Put every line of the rows below into a Markdown table with the columns "No." and "Line", numbering each line and skipping blank lines. Leave the pictures out.

(Source rows)

========

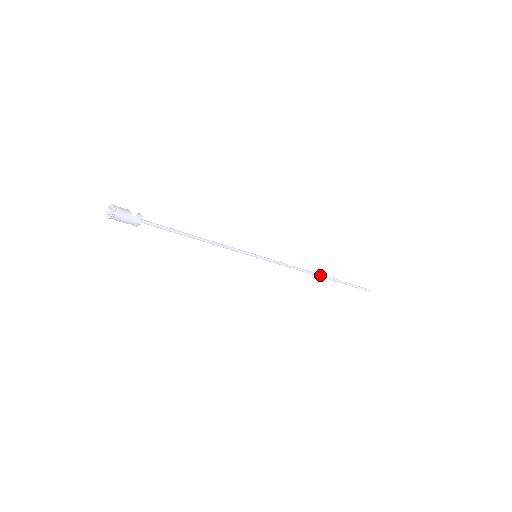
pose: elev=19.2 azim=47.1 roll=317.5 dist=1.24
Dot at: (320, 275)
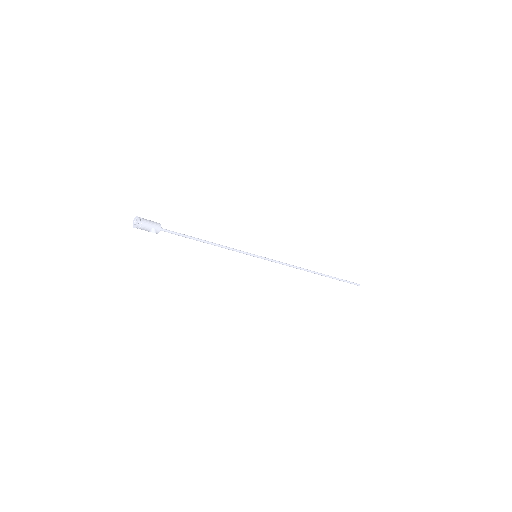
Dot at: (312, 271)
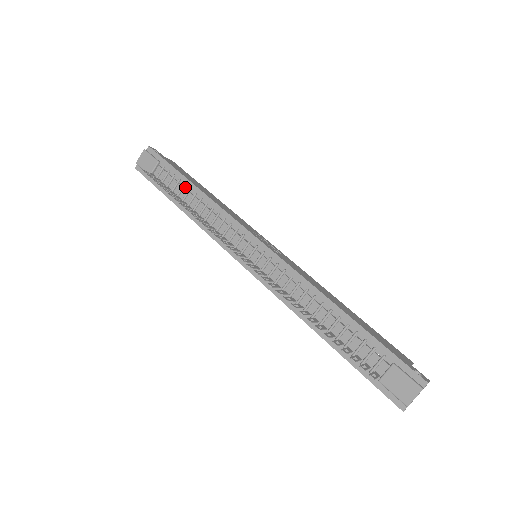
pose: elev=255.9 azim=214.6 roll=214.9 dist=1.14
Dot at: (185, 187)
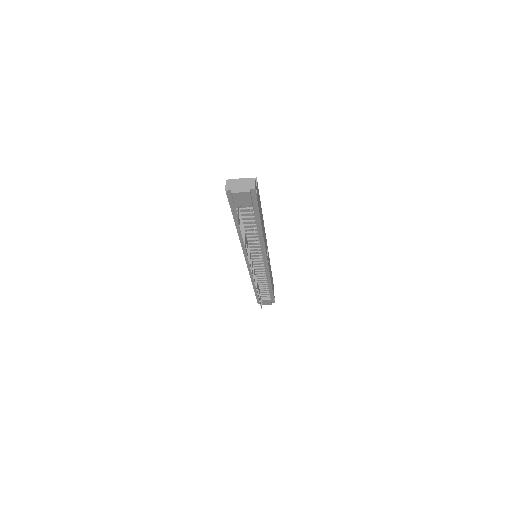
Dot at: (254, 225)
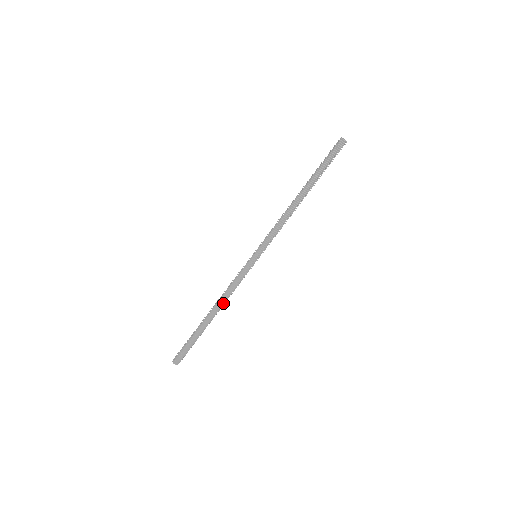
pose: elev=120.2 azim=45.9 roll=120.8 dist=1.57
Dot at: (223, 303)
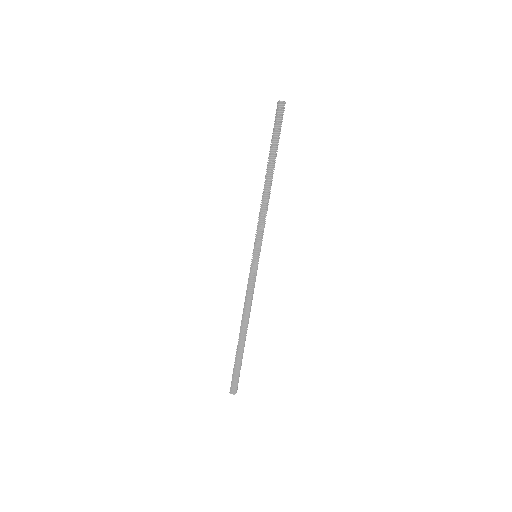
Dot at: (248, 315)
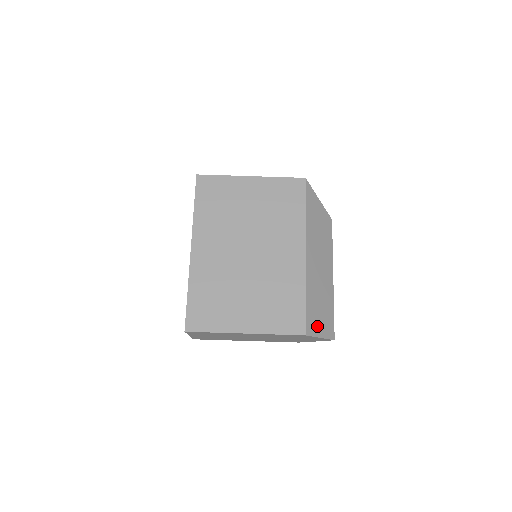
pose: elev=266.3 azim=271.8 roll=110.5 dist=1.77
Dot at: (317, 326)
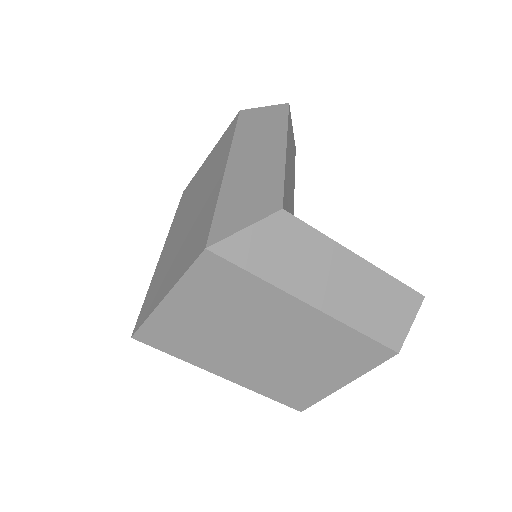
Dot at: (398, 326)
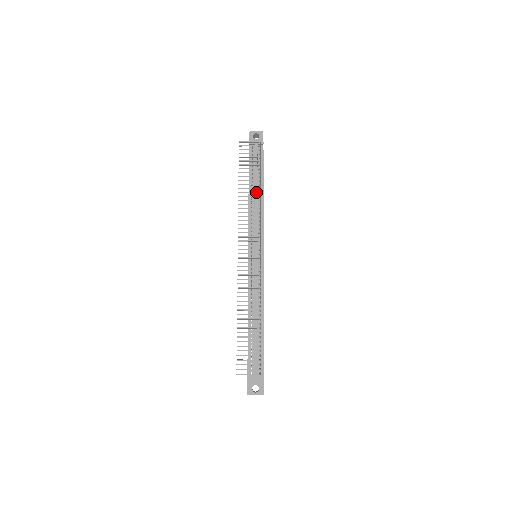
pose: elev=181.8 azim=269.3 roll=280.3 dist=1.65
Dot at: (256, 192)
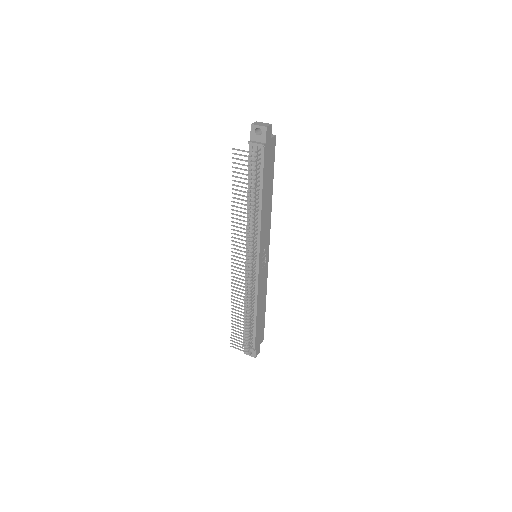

========

PROBLEM SOLUTION
| No. | Line |
|---|---|
| 1 | pose: elev=19.2 azim=47.1 roll=317.5 dist=1.24 |
| 2 | Dot at: (320, 275) |
| 3 | Dot at: (312, 271) |
| 4 | pose: elev=255.9 azim=214.6 roll=214.9 dist=1.14 |
| 5 | Dot at: (185, 187) |
| 6 | Dot at: (254, 225) |
| 7 | pose: elev=120.2 azim=45.9 roll=120.8 dist=1.57 |
| 8 | Dot at: (223, 303) |
| 9 | Dot at: (248, 315) |
| 10 | pose: elev=266.3 azim=271.8 roll=110.5 dist=1.77 |
| 11 | Dot at: (317, 326) |
| 12 | Dot at: (398, 326) |
| 13 | pose: elev=181.8 azim=269.3 roll=280.3 dist=1.65 |
| 14 | Dot at: (256, 192) |